## EXERCISE REQUIREMENTS
What is needed is a single figure: how many lines of the records below contain the word "sind".

## INPUT

◆ ◆ ◆ ◆ ◆ ◆ ◆

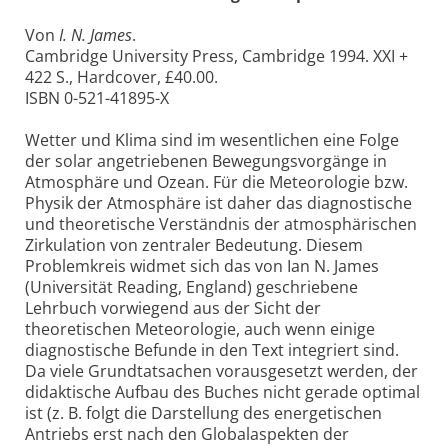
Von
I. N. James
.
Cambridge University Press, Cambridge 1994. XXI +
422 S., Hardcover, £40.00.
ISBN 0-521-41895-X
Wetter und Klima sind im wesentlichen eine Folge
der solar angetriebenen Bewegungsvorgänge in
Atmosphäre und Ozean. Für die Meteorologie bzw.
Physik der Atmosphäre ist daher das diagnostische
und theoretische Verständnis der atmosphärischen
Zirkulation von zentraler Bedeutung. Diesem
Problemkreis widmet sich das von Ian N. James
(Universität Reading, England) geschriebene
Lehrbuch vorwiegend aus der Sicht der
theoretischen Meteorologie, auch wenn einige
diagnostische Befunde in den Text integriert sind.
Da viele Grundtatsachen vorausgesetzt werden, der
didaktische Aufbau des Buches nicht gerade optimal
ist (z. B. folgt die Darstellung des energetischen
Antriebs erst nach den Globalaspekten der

◆ ◆ ◆ ◆ ◆ ◆ ◆

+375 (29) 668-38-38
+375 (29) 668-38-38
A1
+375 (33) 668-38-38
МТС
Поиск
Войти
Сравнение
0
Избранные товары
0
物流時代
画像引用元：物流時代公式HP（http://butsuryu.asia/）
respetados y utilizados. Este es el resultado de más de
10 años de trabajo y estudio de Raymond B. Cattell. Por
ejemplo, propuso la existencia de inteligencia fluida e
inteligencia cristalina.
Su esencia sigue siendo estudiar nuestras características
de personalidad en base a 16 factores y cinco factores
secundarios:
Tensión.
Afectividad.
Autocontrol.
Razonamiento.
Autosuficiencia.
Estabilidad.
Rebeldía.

◆ ◆ ◆ ◆ ◆ ◆ ◆

## RESPONSE TO THE TASK
2